PASSAGE:
Gregory:         I can’t tell you the exact words that the acronym stands for, but what it is is a very fast, cheap, accurate way of injecting a new gene into a creature to create what you want. You can make a goldfish glow green in the water, or you could put something in a tomato to make it so it won’t freeze. The really big difference is in the past, you needed a ten million dollar lab to do this kind of stuff. Now, maybe a grad student can do it with ten thousand dollars. How do you control that?

 

Dave:  We very quickly arrive at the William/Gibson school of cyber [crosstalk 00:11:46].

 

Gregory:         Yes, we do, and we’d better think it through a little bit. I’m not even sure … There is a saying in ethics, “Ought implies can.” I don’t know if we can regulate that. It is so powerful and so easy.

 

Dave:  It seems like it will be about as regulated as meth labs.

 

Gregory:         Okay.

 

Dave:  Watch “Breaking Bad”. Back of an RV. It’s not that hard to do. It’s not that simple, and people die and do bad things, but the problem with human cloning and with all of these things is, and this goes straight to the Monsanto side of things, if you create something that can self-replicate in the wild that does share its genes with other things via pathways that we didn’t even necessarily know about, you can’t undo that once it’s out in the wild and in the environment. Are you concerned about that? I know that you tend to be open to the GMO things. I don’t know what happens when you get genetic drift between species through soil bacteria and things like that.

 

Gregory:         Let’s suppose we originated one person by cloning who had special characteristics. Those are unlikely to be passed along unless you use cloning again because if it’s just sexual breeding … We’ve got seven billion people on the planet all busily trying to reproduce.

 

Dave:  One in 200 of us is related to Ghengas Khan.

 

Gregory:         That’s true, but it’s being washed out. With regression to the mean, it is almost impossible to improve the human genome or to degrade it because we’ve got this huge wash towards the norm. Seven billion people all trying to norm out. There is a better scenario. This is not the eugenics of Mengala, but what I call “family self-evolution”.

 

Dave:  What is that?

 

Gregory:         Well, it is kind of like where you see Asian or Indian families very carefully arranging a match sometimes by caste and sub-caste. I can see certain families who have the ability to control who their kids mate with (not all people do) very carefully selecting maybe an uncle to replicate by cloning, and keeping it in the family and creating that kind of superior dynasty.

 

Dave:  Now we’re talking about the movie “Dune” or the book series and the quizat satarak. The multi-generational breeding of humans to have unusual abilities. That’s kind of scary stuff for the rest of us, right?

WHAT TO WORK ON:
A. In the transcript, what saying in ethics does Gregory quote?
B. Do the following statements agree with the transcript? Answer yes or no for each, and quote the words that decide it.
(i) Gregory says this kind of work once required a ten million dollar lab.
(ii) Gregory says improving the human genome is easy.
(iii) Gregory names his better scenario "family self-evolution."
C. Please reproduce the part of the transcript starting at "Gregory:         Well, it" and ending at "of us, right?", without any changes.
The records have no connection to the transcript.

RECORDS PROVIDED:
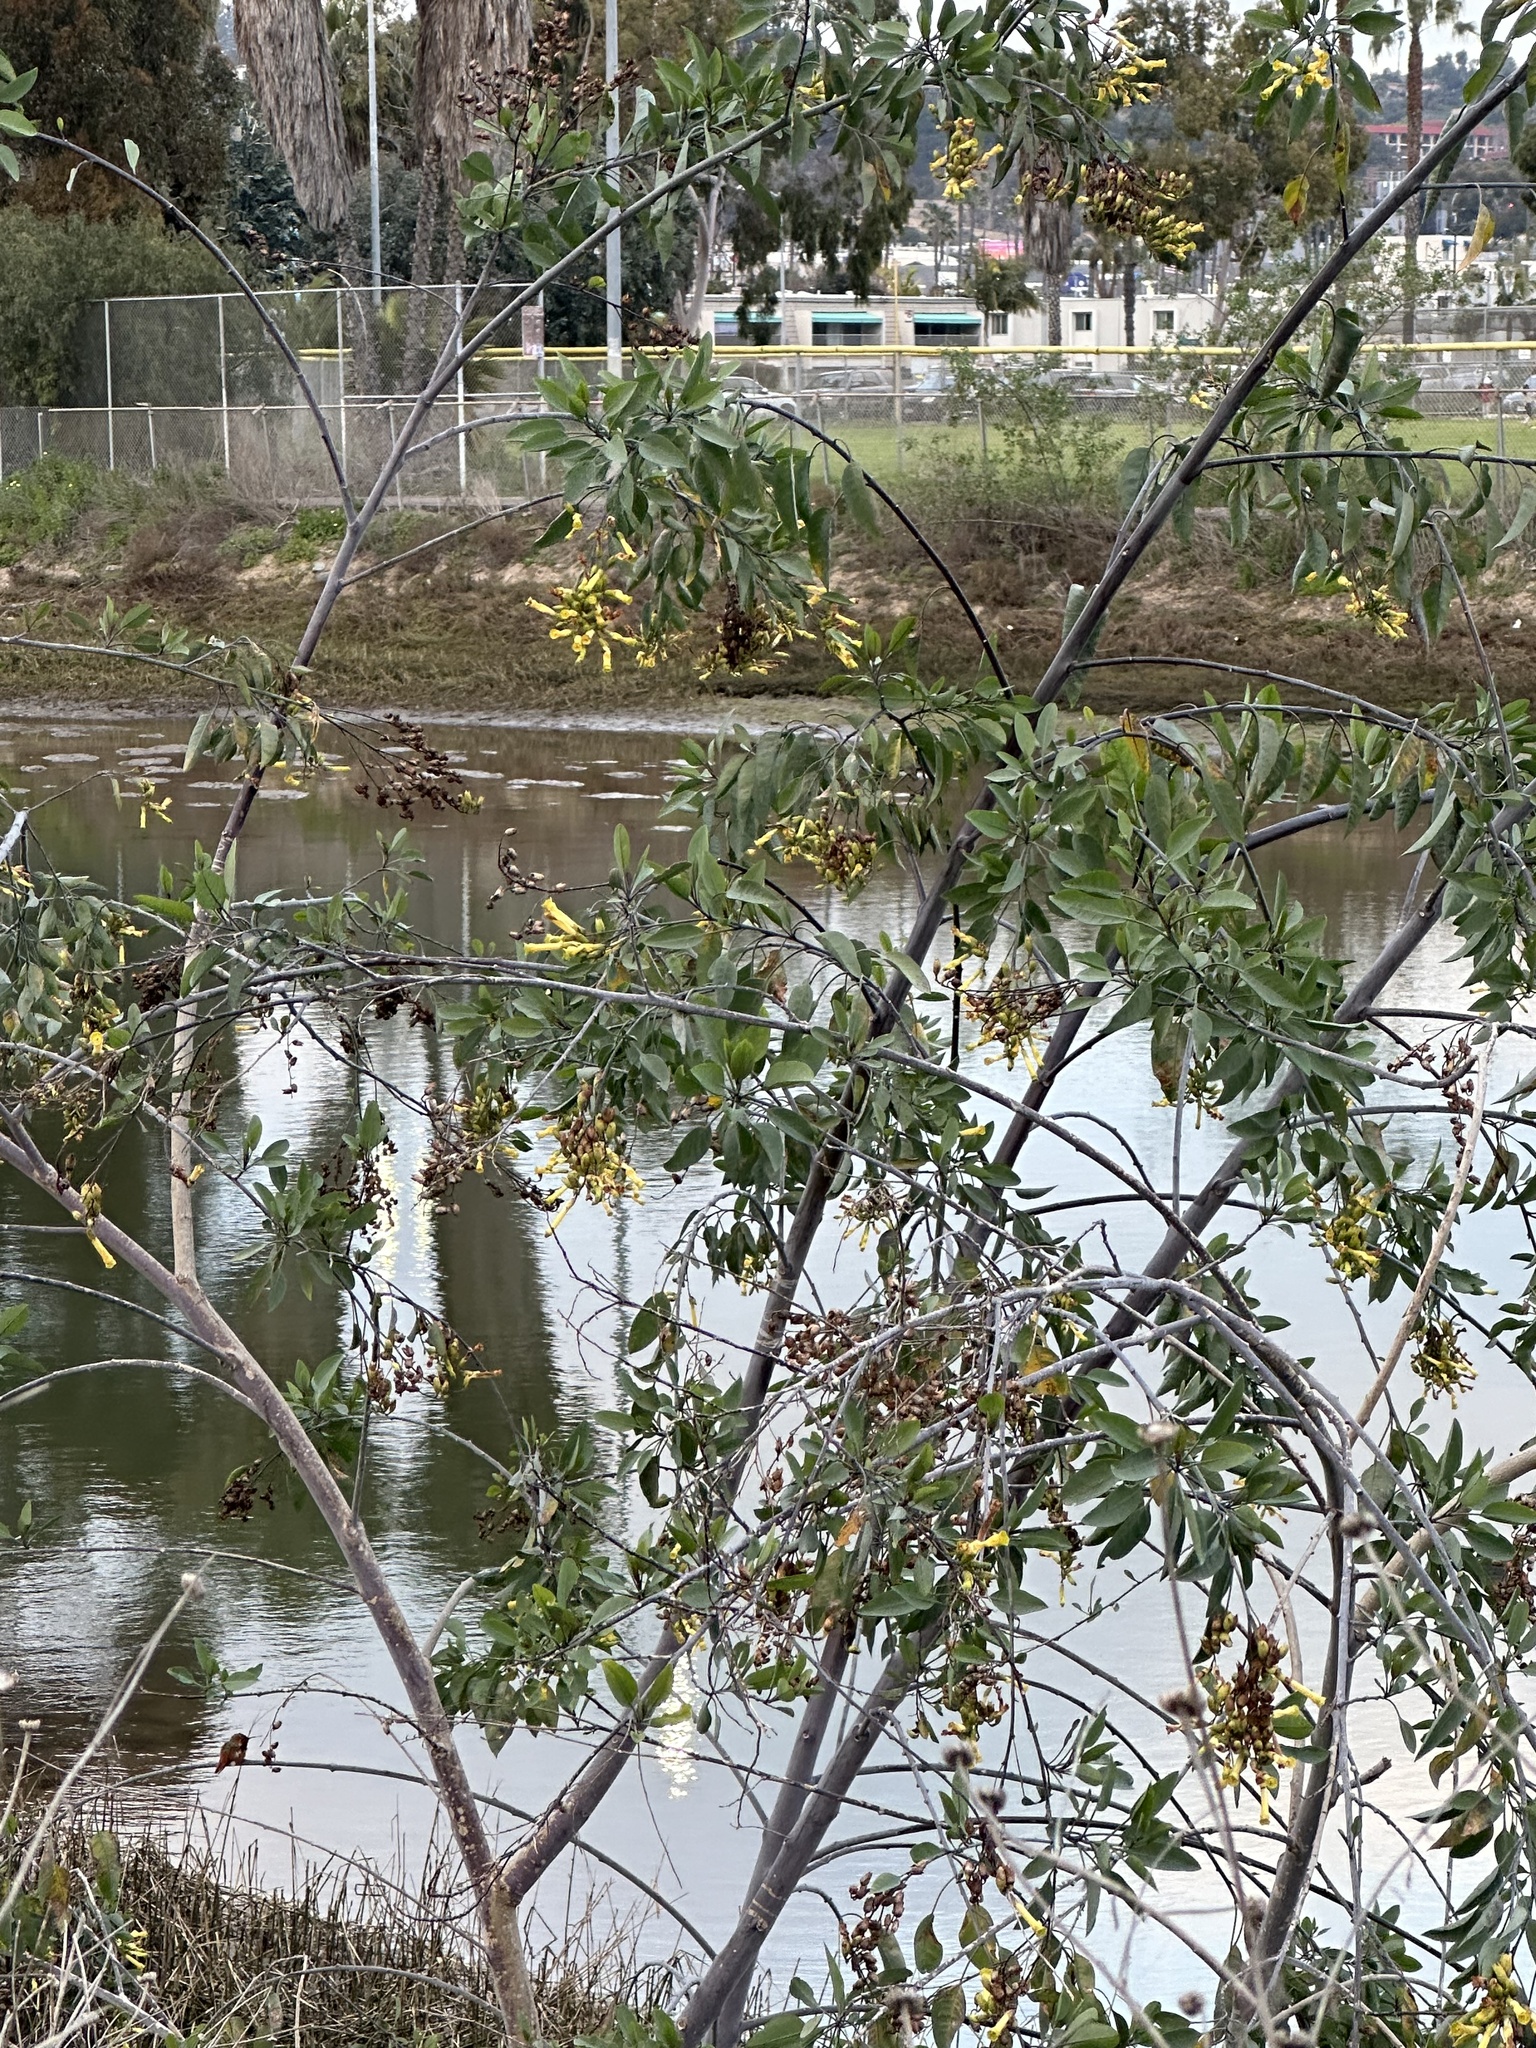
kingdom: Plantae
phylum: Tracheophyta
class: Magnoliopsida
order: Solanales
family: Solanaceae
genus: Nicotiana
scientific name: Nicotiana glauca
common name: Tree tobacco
* * *
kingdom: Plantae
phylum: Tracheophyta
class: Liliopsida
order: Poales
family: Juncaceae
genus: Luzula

TASK-BY-TASK ANSWERS:
A. "Ought implies can."

B.
(i) Yes: "The really big difference is in the past, you needed a ten million dollar lab to do this kind of stuff."
(ii) No: "it is almost impossible to improve the human genome or to degrade it"
(iii) Yes: "This is not the eugenics of Mengala, but what I call “family self-evolution”."

C.
Gregory:         Well, it is kind of like where you see Asian or Indian families very carefully arranging a match sometimes by caste and sub-caste. I can see certain families who have the ability to control who their kids mate with (not all people do) very carefully selecting maybe an uncle to replicate by cloning, and keeping it in the family and creating that kind of superior dynasty.

 

Dave:  Now we’re talking about the movie “Dune” or the book series and the quizat satarak. The multi-generational breeding of humans to have unusual abilities. That’s kind of scary stuff for the rest of us, right?